- **ASSIGNMENT**
Read the lines of the data below and retrieve those with "Saque".

----------------------------------------

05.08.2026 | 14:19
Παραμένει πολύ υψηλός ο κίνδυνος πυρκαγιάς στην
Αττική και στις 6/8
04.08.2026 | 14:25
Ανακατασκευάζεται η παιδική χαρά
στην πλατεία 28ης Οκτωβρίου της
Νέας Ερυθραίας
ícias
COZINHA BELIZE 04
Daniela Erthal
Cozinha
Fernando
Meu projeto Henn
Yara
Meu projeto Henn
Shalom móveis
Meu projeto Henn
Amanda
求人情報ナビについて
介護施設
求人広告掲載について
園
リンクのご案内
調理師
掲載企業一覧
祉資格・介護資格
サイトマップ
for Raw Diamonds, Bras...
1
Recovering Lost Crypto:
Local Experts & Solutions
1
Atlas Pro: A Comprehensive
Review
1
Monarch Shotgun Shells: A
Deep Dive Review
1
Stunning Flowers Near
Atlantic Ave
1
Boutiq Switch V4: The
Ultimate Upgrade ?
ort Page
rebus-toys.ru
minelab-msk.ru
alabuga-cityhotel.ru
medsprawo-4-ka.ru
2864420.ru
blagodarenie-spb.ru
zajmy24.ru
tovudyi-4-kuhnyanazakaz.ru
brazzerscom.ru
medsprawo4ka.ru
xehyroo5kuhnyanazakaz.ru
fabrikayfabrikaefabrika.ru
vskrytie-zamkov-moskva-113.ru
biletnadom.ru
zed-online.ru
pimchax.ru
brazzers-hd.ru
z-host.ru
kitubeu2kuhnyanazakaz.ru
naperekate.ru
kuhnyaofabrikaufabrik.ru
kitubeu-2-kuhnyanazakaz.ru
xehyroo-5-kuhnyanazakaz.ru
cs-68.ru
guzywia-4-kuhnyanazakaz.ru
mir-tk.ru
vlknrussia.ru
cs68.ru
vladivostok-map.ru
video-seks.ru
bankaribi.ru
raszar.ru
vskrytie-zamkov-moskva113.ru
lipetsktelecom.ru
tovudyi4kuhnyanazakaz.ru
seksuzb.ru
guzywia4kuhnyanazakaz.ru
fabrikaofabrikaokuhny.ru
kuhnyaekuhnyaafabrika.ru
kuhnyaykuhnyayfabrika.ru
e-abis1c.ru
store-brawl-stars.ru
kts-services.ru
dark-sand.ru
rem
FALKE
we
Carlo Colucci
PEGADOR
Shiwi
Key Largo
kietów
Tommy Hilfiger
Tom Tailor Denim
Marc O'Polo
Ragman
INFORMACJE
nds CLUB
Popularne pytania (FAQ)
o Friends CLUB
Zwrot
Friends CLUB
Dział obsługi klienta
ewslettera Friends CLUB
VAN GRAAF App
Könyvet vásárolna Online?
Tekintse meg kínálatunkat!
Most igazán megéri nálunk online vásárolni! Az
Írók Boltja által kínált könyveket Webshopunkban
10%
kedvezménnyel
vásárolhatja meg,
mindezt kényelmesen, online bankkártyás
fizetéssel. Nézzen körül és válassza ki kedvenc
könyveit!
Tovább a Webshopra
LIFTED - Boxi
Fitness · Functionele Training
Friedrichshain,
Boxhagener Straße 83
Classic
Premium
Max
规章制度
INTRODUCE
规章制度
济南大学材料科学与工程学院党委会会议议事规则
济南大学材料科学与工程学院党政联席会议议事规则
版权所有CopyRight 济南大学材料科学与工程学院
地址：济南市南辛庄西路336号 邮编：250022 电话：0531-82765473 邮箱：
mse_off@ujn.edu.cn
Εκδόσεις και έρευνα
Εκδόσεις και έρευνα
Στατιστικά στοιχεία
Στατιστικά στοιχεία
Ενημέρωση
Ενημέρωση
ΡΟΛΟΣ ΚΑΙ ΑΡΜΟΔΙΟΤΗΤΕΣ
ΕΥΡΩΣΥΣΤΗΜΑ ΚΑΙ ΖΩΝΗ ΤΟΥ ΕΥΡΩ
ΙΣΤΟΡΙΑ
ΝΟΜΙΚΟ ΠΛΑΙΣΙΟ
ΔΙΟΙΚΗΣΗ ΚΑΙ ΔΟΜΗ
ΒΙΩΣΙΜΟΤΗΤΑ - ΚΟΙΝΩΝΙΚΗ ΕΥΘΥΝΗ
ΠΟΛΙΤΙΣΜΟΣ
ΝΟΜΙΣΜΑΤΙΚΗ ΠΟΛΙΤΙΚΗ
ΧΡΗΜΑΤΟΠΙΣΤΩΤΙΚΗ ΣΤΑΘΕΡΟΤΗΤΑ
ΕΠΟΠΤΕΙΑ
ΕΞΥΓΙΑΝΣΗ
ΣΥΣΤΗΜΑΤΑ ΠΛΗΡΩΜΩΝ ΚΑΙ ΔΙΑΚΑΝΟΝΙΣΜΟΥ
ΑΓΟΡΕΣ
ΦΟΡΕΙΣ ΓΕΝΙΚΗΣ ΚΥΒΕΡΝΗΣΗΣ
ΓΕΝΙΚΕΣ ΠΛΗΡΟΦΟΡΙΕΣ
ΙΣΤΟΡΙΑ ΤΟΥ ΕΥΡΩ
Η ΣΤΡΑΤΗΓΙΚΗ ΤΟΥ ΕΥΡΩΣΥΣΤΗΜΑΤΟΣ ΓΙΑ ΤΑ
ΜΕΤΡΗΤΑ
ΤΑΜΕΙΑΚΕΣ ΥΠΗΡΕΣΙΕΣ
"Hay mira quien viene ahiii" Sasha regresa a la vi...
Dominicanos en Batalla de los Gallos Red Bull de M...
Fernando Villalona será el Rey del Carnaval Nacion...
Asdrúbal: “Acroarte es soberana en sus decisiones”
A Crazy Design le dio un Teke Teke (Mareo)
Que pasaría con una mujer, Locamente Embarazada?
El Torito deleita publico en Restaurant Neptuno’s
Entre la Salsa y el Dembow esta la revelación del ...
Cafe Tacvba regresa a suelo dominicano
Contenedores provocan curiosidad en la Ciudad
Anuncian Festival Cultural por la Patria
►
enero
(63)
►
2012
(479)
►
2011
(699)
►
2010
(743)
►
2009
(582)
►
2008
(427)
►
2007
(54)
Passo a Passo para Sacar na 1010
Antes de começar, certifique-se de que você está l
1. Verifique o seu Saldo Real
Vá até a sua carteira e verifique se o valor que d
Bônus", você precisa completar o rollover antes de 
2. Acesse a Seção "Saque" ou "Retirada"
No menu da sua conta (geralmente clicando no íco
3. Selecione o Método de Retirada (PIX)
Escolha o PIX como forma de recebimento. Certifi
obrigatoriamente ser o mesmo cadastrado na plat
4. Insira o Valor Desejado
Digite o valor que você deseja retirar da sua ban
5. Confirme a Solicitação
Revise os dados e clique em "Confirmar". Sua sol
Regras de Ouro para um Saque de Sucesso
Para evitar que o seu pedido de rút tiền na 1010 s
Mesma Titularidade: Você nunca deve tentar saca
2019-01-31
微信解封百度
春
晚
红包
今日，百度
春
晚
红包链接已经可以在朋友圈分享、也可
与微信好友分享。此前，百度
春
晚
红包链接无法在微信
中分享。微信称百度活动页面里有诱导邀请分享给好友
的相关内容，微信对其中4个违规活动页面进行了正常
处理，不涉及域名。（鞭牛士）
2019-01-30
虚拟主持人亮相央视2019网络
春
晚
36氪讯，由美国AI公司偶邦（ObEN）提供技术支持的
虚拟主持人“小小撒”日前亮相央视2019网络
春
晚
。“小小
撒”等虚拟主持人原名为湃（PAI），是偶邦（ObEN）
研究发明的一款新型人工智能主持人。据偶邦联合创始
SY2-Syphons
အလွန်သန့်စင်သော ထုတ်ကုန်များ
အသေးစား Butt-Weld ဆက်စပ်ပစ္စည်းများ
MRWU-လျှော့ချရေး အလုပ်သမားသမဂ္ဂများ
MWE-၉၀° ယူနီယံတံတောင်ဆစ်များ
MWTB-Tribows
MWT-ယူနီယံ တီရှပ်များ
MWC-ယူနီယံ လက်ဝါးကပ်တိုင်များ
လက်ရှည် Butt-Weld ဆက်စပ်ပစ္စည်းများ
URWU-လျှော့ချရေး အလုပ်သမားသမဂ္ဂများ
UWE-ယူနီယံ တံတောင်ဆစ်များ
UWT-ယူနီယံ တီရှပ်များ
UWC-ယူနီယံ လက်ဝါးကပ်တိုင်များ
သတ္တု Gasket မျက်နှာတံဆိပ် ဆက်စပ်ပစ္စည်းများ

----------------------------------------

- **RESPONSE FOR THIS EXERCISE**
2. Acesse a Seção "Saque" ou "Retirada"
Regras de Ouro para um Saque de Sucesso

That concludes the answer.